Pakistan has been supporting the global powers for the Afghan reconciliation process in the past too. Pakistan’s key role in the Bonn Conference, apex level Chequers meeting in the UK and a similar top-level conference in France in addition to the Qatar meetings of the US with all other Afghan stakeholders are a few examples that are acknowledged. The recent trilateral peace process between Pakistan, Afghanistan and China, critically differing from Indian ambitions of dominating Afghanistan, is an indication of Pakistan’s seriousness towards achieving peace in the region. Both neighbouring countries are tenaciously united in rooting out militants that have inimitably flourished during the last 13 years. In such a scenario, stirring apprehensions and tirades against the security structure of Pakistan, as illustrated by Dr Taqi, are not likely to help mitigate the impending challenges; rather, such discourse will become a catalyst to further obscure the region’s important issues. This was perhaps not the purpose behind Dr Taqi’s column. Being a well-read person, he understands that in reality, the global players have failed to stabilise Afghanistan while once again leaving a substantial vacuum behind. The ensuing state of affairs necessitates the coordination of Pakistan’s efforts with China for rebuilding Afghanistan since China’s foreign policies revolve around the principles of peaceful co-existence rather than coercive posturing.

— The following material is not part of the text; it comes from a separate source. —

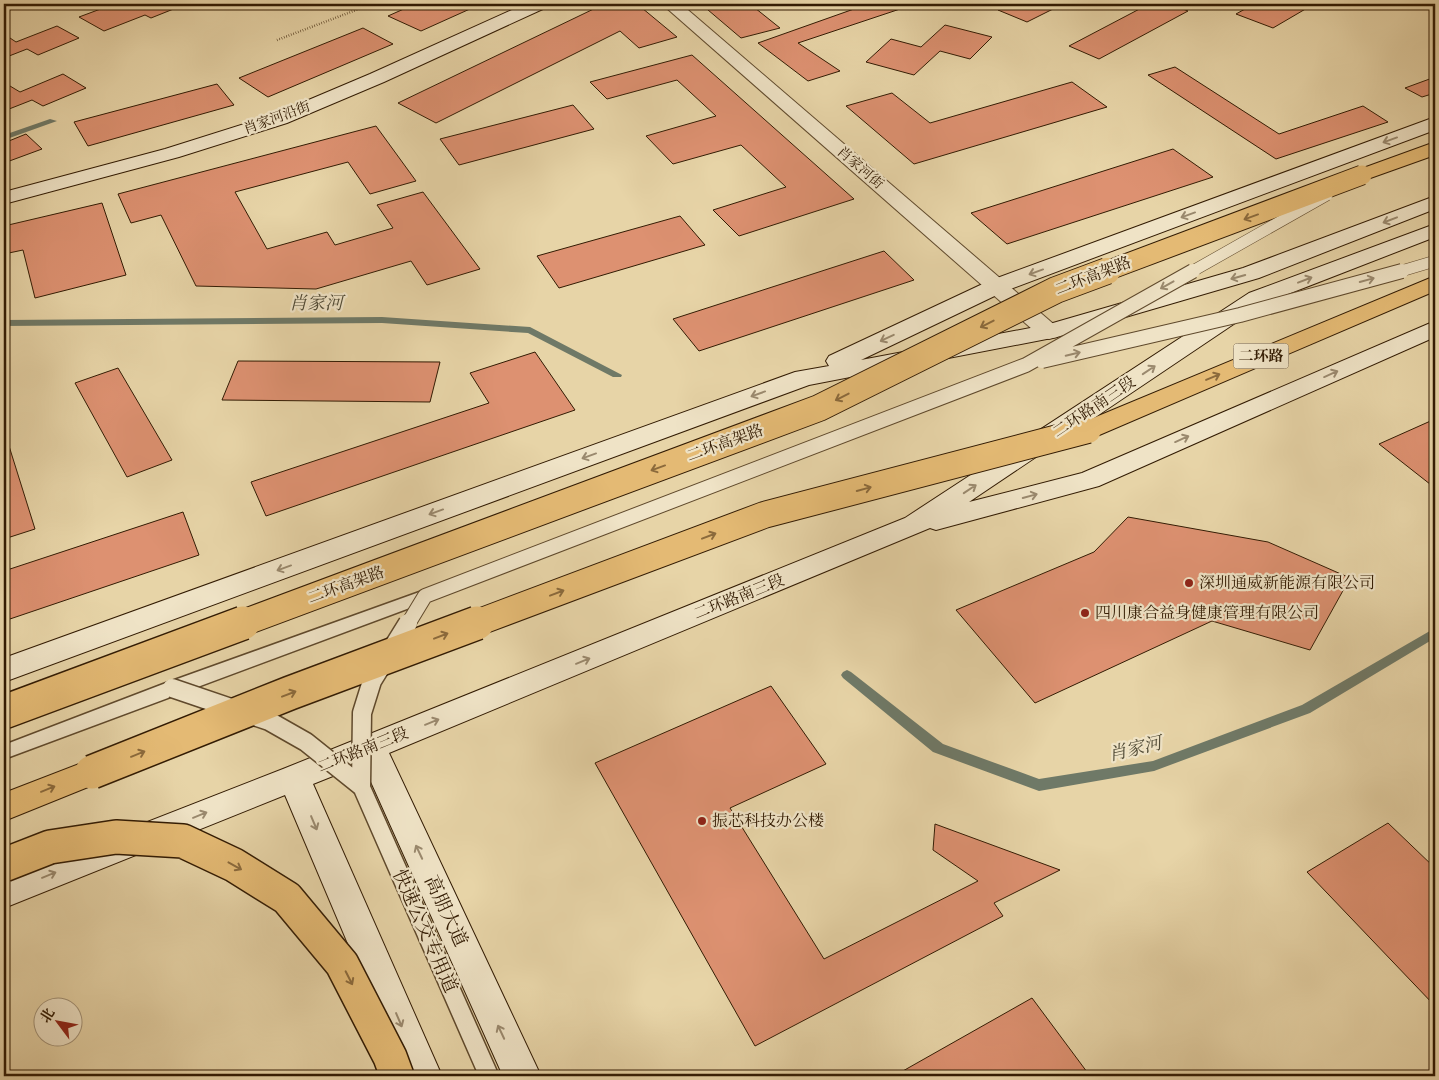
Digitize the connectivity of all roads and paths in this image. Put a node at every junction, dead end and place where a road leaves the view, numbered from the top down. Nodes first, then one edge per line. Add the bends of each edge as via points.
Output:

I do not think it is helpful to criticise Pakistan’s Afghan policy at a juncture where the endgame can cost heavily with the potential of plunging Afghanistan once again towards warlordism and internal chaos with a massive spillover of violence into Pakistan. Analysts like Dr Mohammad Taqi disregard the extraordinary role of Pakistan, which has facilitated the US, UK and EU initiated reconciliation and peace processes at a substantial cost. Dr Taqi was expected to mention the orchestration of anti-Pakistan rhetoric and the blame game by President Karzai who had his own agenda focused on his re-election. President Karzai had often been projecting his engagement with some important Taliban interlocutors from the Haqqani group and Shura. While narrating immense loopholes in the Afghan policy of Pakistan, the learned writer also ignores the CIA’s more than 400 covert drone operations inside Pakistani territory, which resulted in the killings of at least 884 civilians.

While analysing policy matters, one must not ignore facts like the sacrifices of common Pakistanis and thousands of armed forces personnel who were targeted by terrorists. The latest Army Public School (APS) incident is an eye-opener. Pakistan’s armed forces have almost wiped out terrorists in the tribal region, including North Waziristan, as a result of Operation Zarb-e-Azb initiated in 2014. I do not think it is helpful to continue bashing Pakistan on account of its Afghan policy. Intellectuals instead should offer doable and practical solutions to impending challenges.